## Given records
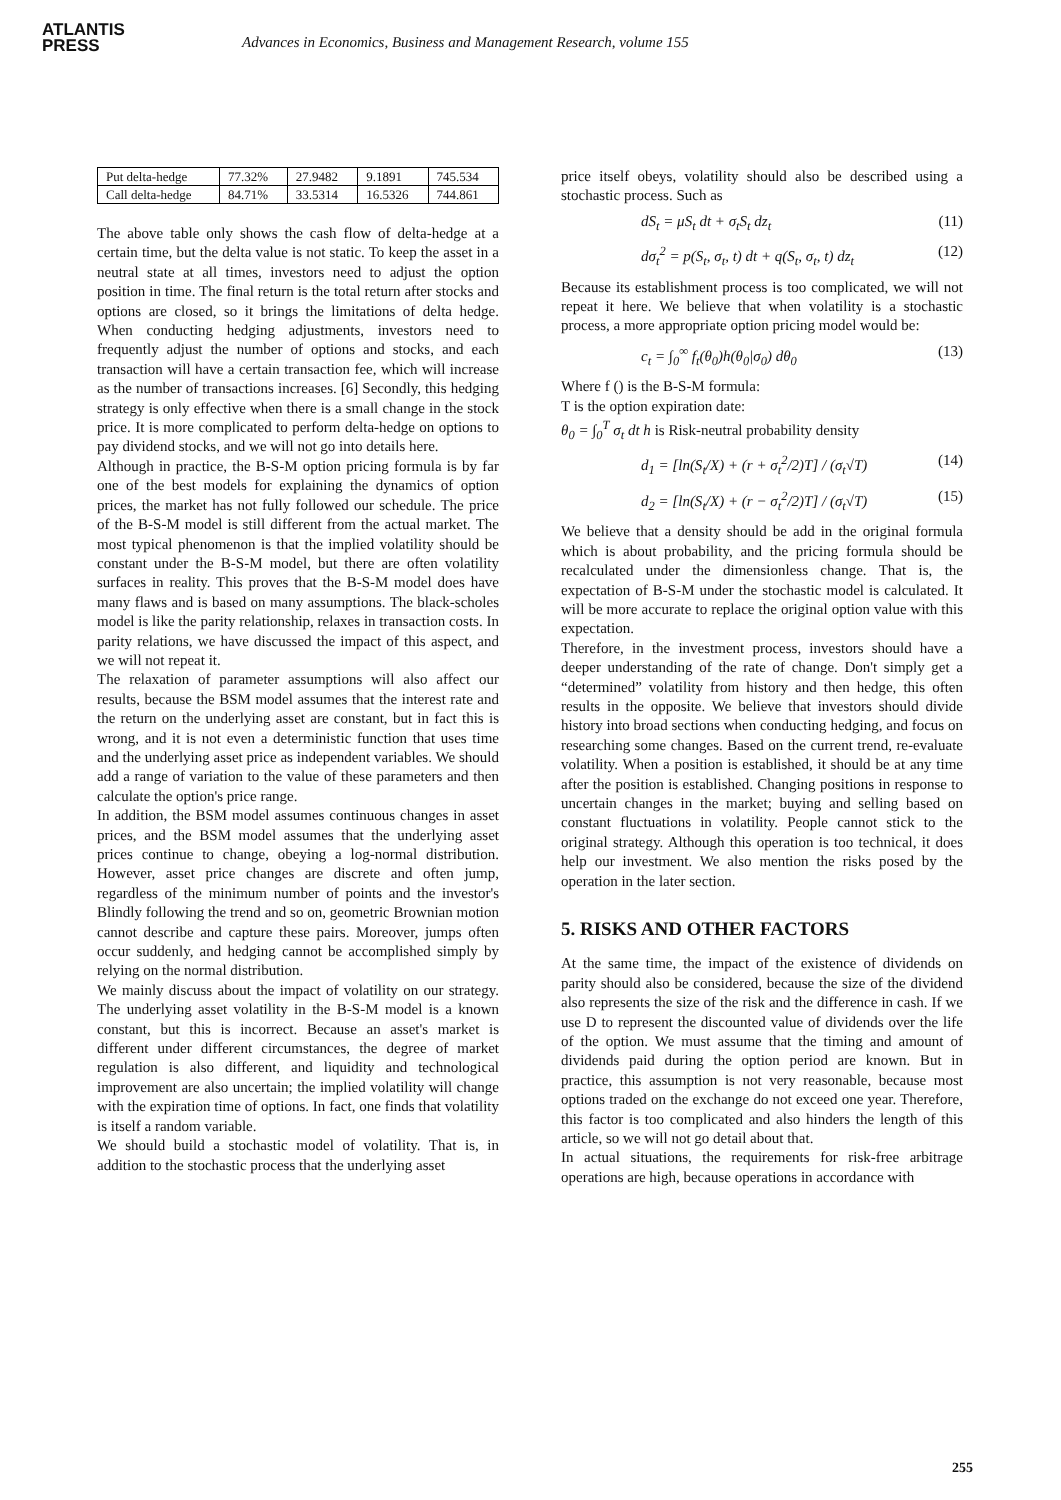ATLANTIS
PRESS
Advances in Economics, Business and Management Research, volume 155
| Put delta-hedge | 77.32% | 27.9482 | 9.1891 | 745.534 |
| Call delta-hedge | 84.71% | 33.5314 | 16.5326 | 744.861 |
The above table only shows the cash flow of delta-hedge at a certain time, but the delta value is not static. To keep the asset in a neutral state at all times, investors need to adjust the option position in time. The final return is the total return after stocks and options are closed, so it brings the limitations of delta hedge. When conducting hedging adjustments, investors need to frequently adjust the number of options and stocks, and each transaction will have a certain transaction fee, which will increase as the number of transactions increases. [6] Secondly, this hedging strategy is only effective when there is a small change in the stock price. It is more complicated to perform delta-hedge on options to pay dividend stocks, and we will not go into details here.
Although in practice, the B-S-M option pricing formula is by far one of the best models for explaining the dynamics of option prices, the market has not fully followed our schedule. The price of the B-S-M model is still different from the actual market. The most typical phenomenon is that the implied volatility should be constant under the B-S-M model, but there are often volatility surfaces in reality. This proves that the B-S-M model does have many flaws and is based on many assumptions. The black-scholes model is like the parity relationship, relaxes in transaction costs. In parity relations, we have discussed the impact of this aspect, and we will not repeat it.
The relaxation of parameter assumptions will also affect our results, because the BSM model assumes that the interest rate and the return on the underlying asset are constant, but in fact this is wrong, and it is not even a deterministic function that uses time and the underlying asset price as independent variables. We should add a range of variation to the value of these parameters and then calculate the option's price range.
In addition, the BSM model assumes continuous changes in asset prices, and the BSM model assumes that the underlying asset prices continue to change, obeying a log-normal distribution. However, asset price changes are discrete and often jump, regardless of the minimum number of points and the investor's Blindly following the trend and so on, geometric Brownian motion cannot describe and capture these pairs. Moreover, jumps often occur suddenly, and hedging cannot be accomplished simply by relying on the normal distribution.
We mainly discuss about the impact of volatility on our strategy. The underlying asset volatility in the B-S-M model is a known constant, but this is incorrect. Because an asset's market is different under different circumstances, the degree of market regulation is also different, and liquidity and technological improvement are also uncertain; the implied volatility will change with the expiration time of options. In fact, one finds that volatility is itself a random variable.
We should build a stochastic model of volatility. That is, in addition to the stochastic process that the underlying asset
price itself obeys, volatility should also be described using a stochastic process. Such as
dS<sub>t</sub> = μS<sub>t</sub> dt + σ<sub>t</sub>S<sub>t</sub> dz<sub>t</sub> (11)
dσ<sub>t</sub><sup>2</sup> = p(S<sub>t</sub>, σ<sub>t</sub>, t) dt + q(S<sub>t</sub>, σ<sub>t</sub>, t) dz<sub>t</sub> (12)
Because its establishment process is too complicated, we will not repeat it here. We believe that when volatility is a stochastic process, a more appropriate option pricing model would be:
c<sub>t</sub> = ∫<sub>0</sub><sup>∞</sup> f<sub>t</sub>(θ<sub>0</sub>)h(θ<sub>0</sub>|σ<sub>0</sub>) dθ<sub>0</sub> (13)
Where f () is the B-S-M formula:
T is the option expiration date:
θ<sub>0</sub> = ∫<sub>0</sub><sup>T</sup> σ<sub>t</sub> dt h is Risk-neutral probability density
d<sub>1</sub> = [ln(S<sub>t</sub>/X) + (r + σ<sub>t</sub><sup>2</sup>/2)T] / (σ<sub>t</sub>√T) (14)
d<sub>2</sub> = [ln(S<sub>t</sub>/X) + (r − σ<sub>t</sub><sup>2</sup>/2)T] / (σ<sub>t</sub>√T) (15)
We believe that a density should be add in the original formula which is about probability, and the pricing formula should be recalculated under the dimensionless change. That is, the expectation of B-S-M under the stochastic model is calculated. It will be more accurate to replace the original option value with this expectation.
Therefore, in the investment process, investors should have a deeper understanding of the rate of change. Don't simply get a “determined” volatility from history and then hedge, this often results in the opposite. We believe that investors should divide history into broad sections when conducting hedging, and focus on researching some changes. Based on the current trend, re-evaluate volatility. When a position is established, it should be at any time after the position is established. Changing positions in response to uncertain changes in the market; buying and selling based on constant fluctuations in volatility. People cannot stick to the original strategy. Although this operation is too technical, it does help our investment. We also mention the risks posed by the operation in the later section.
5. RISKS AND OTHER FACTORS
At the same time, the impact of the existence of dividends on parity should also be considered, because the size of the dividend also represents the size of the risk and the difference in cash. If we use D to represent the discounted value of dividends over the life of the option. We must assume that the timing and amount of dividends paid during the option period are known. But in practice, this assumption is not very reasonable, because most options traded on the exchange do not exceed one year. Therefore, this factor is too complicated and also hinders the length of this article, so we will not go detail about that.
In actual situations, the requirements for risk-free arbitrage operations are high, because operations in accordance with
255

## Task prompt
Throughout the records above, find the lines in which the word "cash" appears and return them.

## Exercise solution
The above table only shows the cash flow of delta-hedge at a certain time, but the delta value is not static. To keep the asset in a neutral state at all times, investors need to adjust the option position in time. The final return is the total return after stocks and options are closed, so it brings the limitations of delta hedge. When conducting hedging adjustments, investors need to frequently adjust the number of options and stocks, and each transaction will have a certain transaction fee, which will increase as the number of transactions increases. [6] Secondly, this hedging strategy is only effective when there is a small change in the stock price. It is more complicated to perform delta-hedge on options to pay dividend stocks, and we will not go into details here.
At the same time, the impact of the existence of dividends on parity should also be considered, because the size of the dividend also represents the size of the risk and the difference in cash. If we use D to represent the discounted value of dividends over the life of the option. We must assume that the timing and amount of dividends paid during the option period are known. But in practice, this assumption is not very reasonable, because most options traded on the exchange do not exceed one year. Therefore, this factor is too complicated and also hinders the length of this article, so we will not go detail about that.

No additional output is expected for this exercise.